**TASK INSTRUCTIONS**
What you return should be every line of the material, unchanged.

**ENTRIES SUPPLIED**
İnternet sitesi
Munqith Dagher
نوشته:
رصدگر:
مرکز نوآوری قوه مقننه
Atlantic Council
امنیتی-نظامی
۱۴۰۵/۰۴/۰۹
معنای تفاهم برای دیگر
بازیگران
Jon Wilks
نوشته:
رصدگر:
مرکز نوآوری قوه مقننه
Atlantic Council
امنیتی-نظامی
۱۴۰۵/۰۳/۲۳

**FINISHED EXERCISE**
İnternet sitesi
Munqith Dagher
نوشته:
رصدگر:
مرکز نوآوری قوه مقننه
Atlantic Council
امنیتی-نظامی
۱۴۰۵/۰۴/۰۹
معنای تفاهم برای دیگر
بازیگران
Jon Wilks
نوشته:
رصدگر:
مرکز نوآوری قوه مقننه
Atlantic Council
امنیتی-نظامی
۱۴۰۵/۰۳/۲۳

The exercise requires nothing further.